Selected passage.
The soldier was cut on the nose by a bullet or a ricochet while looking over a concrete barricade trying to locate the source of a light observed by a fellow soldier in a guard tower, said Army Colonel Steve Warren, a Pentagon spokesman.


The shot resulted in an exchange of gunfire. There were no other injuries. The soldier was treated at the site following the incident and carried on with the guard duty, Warren said.

The incident took place about 3 a.m. on March 11 at the Iraqi base at Besmaya, one of several sites where U.S. troops are training Iraqi security forces. Warren said about 100 military trainers were working at Besmaya, guarded by an additional force of U.S. soldiers.

Warren said the solder was the first U.S. service member wounded in direct-fire incident at an Iraqi base since American forces began training security forces last year to help them in their fight against Islamic State rebels.

The bases have occasionally come under direct or indirect fire, but the attacks have largely been ineffective.

Five members of the U.S.-led coalition have been killed in operations against Islamic State so far, military officials said.

Two U.S. Marines died in accidents and a U.S. Air Force pilot was killed in a plane crash in Jordan. A Jordanian pilot was captured and burned to death by rebels and a Canadian special forces soldier was killed in a friendly fire incident.

Three Canadian soldiers also were wounded in the friendly fire incident in Iraq earlier this month.

(Saved entries)
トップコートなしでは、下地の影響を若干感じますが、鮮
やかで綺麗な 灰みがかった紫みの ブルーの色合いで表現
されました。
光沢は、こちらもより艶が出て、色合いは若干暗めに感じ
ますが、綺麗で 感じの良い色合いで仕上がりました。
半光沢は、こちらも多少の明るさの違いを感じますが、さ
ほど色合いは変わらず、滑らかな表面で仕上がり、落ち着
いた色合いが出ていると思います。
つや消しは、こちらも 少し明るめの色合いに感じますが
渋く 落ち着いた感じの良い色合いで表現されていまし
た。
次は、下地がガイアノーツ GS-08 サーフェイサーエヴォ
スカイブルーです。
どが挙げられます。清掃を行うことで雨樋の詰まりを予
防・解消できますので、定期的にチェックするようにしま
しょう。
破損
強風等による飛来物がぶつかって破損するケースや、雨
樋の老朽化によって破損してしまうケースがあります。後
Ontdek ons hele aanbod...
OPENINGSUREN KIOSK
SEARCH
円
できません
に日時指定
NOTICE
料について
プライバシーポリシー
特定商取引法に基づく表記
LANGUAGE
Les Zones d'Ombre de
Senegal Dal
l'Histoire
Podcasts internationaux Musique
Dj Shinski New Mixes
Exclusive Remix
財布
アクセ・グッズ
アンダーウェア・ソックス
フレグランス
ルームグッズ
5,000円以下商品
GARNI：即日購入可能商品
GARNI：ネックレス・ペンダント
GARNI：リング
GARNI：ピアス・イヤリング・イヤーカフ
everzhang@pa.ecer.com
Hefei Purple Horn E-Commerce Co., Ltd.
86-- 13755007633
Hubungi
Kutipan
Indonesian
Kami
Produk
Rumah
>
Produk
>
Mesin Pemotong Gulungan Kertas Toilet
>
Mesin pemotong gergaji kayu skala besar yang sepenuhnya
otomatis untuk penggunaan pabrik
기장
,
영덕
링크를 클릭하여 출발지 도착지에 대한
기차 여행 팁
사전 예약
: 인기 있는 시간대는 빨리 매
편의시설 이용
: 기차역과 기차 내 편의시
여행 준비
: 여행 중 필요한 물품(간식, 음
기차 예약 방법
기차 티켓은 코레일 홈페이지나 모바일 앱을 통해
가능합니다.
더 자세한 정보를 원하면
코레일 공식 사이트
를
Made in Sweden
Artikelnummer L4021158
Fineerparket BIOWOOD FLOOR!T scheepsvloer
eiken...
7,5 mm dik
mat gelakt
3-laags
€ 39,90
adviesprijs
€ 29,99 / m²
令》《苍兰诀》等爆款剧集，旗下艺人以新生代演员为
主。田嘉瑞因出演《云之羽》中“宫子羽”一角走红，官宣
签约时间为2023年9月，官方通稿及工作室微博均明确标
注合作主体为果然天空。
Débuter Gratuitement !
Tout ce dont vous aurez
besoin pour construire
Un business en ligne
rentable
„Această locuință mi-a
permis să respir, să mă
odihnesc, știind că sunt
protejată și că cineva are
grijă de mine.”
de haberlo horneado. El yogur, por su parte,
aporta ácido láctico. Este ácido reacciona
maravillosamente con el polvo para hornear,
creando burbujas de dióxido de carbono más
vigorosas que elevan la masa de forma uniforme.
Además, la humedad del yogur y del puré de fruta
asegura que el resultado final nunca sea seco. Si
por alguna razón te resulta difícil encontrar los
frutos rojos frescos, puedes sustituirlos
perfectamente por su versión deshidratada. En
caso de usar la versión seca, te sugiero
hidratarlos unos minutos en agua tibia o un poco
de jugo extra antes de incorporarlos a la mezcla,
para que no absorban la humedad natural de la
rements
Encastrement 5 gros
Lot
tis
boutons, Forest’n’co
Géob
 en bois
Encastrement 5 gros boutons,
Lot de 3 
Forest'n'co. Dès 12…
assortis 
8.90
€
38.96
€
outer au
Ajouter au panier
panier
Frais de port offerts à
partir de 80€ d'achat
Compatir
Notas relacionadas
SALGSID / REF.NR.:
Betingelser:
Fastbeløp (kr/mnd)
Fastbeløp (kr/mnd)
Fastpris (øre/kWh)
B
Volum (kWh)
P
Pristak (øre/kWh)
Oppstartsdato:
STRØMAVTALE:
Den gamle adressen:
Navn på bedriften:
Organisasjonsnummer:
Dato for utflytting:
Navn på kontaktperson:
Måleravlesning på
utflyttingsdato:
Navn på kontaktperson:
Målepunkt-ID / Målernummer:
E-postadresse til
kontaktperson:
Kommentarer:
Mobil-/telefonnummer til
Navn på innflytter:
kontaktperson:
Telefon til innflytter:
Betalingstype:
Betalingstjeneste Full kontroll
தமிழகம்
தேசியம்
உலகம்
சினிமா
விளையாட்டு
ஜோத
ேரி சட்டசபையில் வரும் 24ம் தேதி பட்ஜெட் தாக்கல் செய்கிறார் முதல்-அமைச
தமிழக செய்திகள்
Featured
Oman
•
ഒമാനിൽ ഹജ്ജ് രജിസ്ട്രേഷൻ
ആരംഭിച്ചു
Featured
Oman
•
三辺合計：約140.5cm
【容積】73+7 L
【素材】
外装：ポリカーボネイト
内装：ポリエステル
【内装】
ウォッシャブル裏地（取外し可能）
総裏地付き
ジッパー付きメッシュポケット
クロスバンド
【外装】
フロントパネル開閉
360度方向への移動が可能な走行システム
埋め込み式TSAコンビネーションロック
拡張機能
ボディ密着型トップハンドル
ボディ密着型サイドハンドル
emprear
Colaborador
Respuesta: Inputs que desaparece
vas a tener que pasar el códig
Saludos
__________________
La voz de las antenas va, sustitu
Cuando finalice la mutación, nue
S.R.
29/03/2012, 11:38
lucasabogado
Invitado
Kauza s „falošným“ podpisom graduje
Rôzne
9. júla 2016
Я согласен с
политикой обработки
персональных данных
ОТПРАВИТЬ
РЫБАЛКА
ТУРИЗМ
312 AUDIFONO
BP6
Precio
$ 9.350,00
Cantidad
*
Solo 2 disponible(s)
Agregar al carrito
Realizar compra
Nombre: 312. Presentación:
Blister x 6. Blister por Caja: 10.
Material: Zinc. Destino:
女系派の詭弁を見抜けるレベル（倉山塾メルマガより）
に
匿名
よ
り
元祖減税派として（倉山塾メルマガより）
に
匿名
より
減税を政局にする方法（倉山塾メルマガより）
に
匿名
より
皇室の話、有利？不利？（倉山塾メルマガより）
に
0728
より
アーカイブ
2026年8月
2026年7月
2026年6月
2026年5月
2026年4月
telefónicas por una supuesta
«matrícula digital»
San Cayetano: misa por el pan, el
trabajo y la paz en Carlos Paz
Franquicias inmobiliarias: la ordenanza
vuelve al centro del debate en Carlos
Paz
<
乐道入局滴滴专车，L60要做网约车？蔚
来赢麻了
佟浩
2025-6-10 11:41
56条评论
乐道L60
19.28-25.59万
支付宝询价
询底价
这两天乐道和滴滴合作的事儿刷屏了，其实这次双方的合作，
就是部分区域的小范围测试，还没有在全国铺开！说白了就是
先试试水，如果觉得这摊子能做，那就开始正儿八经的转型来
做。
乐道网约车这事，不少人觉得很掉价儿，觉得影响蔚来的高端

Set of tasks.
- a) Check each statement against the news report on the soldier wounded at Besmaya, answering yes or no and quoting the words that decide it: (i) The incident happened at about 3 a.m. on March 11. (ii) The soldier was taken away from the site for treatment. (iii) Four members of the U.S.-led coalition have been killed in operations against Islamic State.
- b) Write out the news report on the soldier wounded at Besmaya from "The soldier was cut" to "of U.S. soldiers.", word for word.

Results for each task.
- a)
(i) Yes: "The incident took place about 3 a.m. on March 11 at the Iraqi base at Besmaya"
(ii) No: "The soldier was treated at the site following the incident and carried on with the guard duty"
(iii) No: "Five members of the U.S.-led coalition have been killed in operations against Islamic State so far"

- b)
The soldier was cut on the nose by a bullet or a ricochet while looking over a concrete barricade trying to locate the source of a light observed by a fellow soldier in a guard tower, said Army Colonel Steve Warren, a Pentagon spokesman.


The shot resulted in an exchange of gunfire. There were no other injuries. The soldier was treated at the site following the incident and carried on with the guard duty, Warren said.

The incident took place about 3 a.m. on March 11 at the Iraqi base at Besmaya, one of several sites where U.S. troops are training Iraqi security forces. Warren said about 100 military trainers were working at Besmaya, guarded by an additional force of U.S. soldiers.